Ia juga memberikan apresiasi terhadap konferensi aktivis tingkat Asia Pasifik yang diadakan di Bandung. Hidayat Nur Wahid memandang bahwa Indonesia dihormati dan diharapkan dapat memainkan peran yang lebih signifikan dalam mewujudkan Dasasila Bandung, termasuk memerdekakan Palestina.
Dasasila Bandung adalah sepuluh prinsip yang dihasilkan pada KAA 1955 untuk menentang segala bentuk kolonialisme. Beberapa poin dari Dasasila Bandung meliputi penghormatan terhadap hak asasi manusia dan tujuan serta prinsip dalam Piagam PBB, menghormati kedaulatan dan keutuhan wilayah semua negara, mengakui kesetaraan semua ras dan bangsa, serta menentang agresi terhadap suatu wilayah.
Dia menyarankan agar para aktivis kemanusiaan untuk isu Palestina juga melibatkan para pegiat di China, Korea, dan Jepang untuk membela Palestina dan menolak kejahatan Israel. HNW juga menyoroti apresiasi Presiden Prabowo Subianto terhadap China yang konsisten mendukung kemerdekaan Palestina.
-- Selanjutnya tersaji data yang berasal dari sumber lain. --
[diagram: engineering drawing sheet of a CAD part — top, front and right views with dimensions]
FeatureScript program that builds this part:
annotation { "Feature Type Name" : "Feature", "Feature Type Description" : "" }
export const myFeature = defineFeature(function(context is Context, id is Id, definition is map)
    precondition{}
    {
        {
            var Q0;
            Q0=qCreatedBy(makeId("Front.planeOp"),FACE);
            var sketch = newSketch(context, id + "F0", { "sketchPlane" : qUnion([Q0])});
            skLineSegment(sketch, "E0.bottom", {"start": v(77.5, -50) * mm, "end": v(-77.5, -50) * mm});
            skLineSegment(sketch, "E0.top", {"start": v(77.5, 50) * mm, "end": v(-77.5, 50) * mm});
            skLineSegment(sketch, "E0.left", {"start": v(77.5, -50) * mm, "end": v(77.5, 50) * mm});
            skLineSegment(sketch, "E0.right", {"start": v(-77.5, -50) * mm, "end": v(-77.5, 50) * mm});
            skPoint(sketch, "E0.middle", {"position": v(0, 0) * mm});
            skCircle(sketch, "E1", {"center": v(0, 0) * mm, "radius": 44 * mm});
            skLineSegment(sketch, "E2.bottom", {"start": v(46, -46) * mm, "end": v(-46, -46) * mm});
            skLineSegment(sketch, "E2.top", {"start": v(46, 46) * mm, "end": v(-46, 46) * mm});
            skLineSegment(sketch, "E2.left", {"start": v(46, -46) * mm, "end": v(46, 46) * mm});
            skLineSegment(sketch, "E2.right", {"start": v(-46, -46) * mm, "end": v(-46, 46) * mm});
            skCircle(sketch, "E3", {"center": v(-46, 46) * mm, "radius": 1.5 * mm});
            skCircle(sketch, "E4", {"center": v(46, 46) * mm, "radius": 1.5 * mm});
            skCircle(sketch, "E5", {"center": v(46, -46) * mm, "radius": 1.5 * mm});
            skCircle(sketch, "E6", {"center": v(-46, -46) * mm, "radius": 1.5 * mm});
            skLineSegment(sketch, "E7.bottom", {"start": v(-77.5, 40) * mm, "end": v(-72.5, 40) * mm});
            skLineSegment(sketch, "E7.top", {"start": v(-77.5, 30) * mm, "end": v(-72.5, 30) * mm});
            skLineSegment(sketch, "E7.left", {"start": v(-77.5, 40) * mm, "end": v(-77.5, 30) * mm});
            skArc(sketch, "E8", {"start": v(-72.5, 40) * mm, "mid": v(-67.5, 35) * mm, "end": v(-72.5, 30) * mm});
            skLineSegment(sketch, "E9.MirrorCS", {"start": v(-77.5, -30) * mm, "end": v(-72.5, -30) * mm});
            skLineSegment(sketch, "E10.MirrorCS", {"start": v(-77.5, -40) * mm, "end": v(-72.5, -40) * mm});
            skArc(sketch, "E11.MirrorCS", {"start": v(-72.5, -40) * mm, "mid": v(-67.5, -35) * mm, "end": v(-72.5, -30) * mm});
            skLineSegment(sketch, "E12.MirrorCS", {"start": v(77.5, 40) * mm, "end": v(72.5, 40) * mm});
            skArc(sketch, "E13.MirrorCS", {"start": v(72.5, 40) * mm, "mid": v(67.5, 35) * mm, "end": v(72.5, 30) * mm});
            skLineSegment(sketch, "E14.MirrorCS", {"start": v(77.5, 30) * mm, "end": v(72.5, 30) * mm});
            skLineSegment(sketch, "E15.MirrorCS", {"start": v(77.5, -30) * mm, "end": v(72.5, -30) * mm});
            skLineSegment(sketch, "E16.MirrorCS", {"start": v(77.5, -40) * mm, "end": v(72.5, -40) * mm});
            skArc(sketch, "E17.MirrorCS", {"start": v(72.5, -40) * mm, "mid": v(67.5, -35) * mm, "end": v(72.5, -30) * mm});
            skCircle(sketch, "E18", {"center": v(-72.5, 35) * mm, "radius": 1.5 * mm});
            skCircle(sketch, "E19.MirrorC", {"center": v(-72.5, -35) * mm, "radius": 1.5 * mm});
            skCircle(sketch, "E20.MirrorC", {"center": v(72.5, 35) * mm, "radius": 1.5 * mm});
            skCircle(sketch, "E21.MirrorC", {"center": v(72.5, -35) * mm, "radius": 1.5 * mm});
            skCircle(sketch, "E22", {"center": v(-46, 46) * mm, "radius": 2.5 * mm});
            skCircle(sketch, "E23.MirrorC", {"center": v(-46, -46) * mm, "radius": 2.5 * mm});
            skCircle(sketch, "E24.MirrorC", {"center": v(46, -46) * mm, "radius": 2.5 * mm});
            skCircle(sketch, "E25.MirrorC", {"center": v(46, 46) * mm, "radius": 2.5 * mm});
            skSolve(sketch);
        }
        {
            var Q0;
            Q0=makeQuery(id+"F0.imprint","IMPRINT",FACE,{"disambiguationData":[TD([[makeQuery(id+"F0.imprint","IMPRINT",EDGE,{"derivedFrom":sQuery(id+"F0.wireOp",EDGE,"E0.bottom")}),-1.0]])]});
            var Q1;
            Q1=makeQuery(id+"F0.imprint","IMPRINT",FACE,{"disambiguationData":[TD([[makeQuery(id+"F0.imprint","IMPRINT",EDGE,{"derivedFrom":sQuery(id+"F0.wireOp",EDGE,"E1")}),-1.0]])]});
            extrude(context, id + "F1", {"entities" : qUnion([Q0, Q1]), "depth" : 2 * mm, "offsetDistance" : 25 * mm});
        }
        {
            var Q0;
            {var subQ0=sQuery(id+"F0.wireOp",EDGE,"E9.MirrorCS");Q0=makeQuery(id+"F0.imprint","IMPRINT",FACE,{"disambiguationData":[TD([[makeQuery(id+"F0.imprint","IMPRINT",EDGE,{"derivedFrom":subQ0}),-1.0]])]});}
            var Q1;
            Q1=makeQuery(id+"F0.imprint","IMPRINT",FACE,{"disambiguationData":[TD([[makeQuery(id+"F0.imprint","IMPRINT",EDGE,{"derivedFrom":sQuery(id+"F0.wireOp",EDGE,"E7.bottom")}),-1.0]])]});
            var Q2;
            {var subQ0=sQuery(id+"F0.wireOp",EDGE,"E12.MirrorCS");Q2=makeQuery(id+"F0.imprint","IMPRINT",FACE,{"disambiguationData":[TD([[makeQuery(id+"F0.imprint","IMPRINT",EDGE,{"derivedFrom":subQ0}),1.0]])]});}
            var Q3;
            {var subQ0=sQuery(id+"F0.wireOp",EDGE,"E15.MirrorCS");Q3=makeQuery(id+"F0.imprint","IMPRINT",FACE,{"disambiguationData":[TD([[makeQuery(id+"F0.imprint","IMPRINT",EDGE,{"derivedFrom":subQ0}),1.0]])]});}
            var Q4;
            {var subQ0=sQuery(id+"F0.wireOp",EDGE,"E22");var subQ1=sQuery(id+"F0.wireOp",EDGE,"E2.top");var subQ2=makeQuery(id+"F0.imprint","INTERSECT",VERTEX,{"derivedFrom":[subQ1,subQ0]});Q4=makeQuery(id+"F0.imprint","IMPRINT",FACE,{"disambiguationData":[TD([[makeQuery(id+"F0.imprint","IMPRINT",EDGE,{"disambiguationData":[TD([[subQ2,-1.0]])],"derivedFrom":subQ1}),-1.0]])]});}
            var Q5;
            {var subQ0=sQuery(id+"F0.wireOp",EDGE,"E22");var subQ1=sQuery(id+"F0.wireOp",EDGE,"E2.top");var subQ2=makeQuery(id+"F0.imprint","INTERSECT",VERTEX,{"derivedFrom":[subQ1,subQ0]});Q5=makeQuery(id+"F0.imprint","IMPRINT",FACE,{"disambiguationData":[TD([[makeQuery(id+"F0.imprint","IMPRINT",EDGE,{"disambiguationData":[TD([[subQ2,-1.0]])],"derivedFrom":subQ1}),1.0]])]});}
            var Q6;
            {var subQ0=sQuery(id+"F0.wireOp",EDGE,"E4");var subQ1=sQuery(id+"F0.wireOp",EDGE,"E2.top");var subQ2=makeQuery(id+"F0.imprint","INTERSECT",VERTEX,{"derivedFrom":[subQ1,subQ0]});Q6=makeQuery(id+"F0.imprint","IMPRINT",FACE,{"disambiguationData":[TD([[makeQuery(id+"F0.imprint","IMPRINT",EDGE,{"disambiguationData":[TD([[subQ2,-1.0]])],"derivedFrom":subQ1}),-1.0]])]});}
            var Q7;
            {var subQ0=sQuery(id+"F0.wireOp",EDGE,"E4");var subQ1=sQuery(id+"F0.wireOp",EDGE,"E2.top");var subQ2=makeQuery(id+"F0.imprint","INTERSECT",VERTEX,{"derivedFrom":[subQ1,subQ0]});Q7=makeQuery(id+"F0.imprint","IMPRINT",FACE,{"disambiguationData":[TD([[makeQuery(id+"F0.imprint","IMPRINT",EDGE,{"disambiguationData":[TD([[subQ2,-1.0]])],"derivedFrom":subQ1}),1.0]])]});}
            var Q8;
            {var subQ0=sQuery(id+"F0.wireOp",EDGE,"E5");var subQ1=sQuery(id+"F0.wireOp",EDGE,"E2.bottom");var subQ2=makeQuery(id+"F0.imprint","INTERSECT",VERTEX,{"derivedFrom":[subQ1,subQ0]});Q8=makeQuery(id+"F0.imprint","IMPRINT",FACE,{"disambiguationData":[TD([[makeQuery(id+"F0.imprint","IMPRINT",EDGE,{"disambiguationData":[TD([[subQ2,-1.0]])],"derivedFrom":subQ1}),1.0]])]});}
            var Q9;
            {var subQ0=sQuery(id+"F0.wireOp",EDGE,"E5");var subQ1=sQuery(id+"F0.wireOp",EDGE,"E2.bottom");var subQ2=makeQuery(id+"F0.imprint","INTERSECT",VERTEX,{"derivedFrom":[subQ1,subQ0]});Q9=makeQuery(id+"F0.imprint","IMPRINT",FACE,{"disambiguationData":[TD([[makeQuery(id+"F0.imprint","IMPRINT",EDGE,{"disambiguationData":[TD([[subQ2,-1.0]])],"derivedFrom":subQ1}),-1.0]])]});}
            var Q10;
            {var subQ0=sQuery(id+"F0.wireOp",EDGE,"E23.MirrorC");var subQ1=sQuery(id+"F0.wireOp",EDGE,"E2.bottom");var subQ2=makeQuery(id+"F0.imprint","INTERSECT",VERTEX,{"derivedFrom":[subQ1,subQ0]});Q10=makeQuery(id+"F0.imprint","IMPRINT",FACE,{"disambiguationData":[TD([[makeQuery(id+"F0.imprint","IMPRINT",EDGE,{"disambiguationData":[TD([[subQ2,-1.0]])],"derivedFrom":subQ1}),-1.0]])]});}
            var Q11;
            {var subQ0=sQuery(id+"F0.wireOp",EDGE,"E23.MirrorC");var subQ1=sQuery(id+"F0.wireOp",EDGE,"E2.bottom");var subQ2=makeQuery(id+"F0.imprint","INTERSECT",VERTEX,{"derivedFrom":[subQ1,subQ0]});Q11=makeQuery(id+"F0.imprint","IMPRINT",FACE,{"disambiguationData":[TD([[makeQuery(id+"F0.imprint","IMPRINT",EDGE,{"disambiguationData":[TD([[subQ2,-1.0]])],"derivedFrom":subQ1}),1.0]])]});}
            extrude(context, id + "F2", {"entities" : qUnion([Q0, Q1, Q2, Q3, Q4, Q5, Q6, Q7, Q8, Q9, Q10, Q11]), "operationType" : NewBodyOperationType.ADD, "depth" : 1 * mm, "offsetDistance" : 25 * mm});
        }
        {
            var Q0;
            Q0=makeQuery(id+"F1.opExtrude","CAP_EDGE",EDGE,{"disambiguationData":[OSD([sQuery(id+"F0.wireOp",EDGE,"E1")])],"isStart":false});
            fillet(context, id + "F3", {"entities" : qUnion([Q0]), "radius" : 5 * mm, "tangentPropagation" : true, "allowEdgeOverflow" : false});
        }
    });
Hidayat Nur Wahid berharap China dapat lebih berperan dalam mendorong kemerdekaan Palestina di Dewan Keamanan PBB dan PBB. Ia menegaskan bahwa momentum untuk kemerdekaan Palestina semakin terbuka. “Saya sampaikan bahwa momentum semakin terbuka untuk mendukung apa yang diprogramkan Indonesia dalam membayar utang kemerdekaan Palestina,” ujarnya di sela-sela konferensi, Ahad (25/5/2025).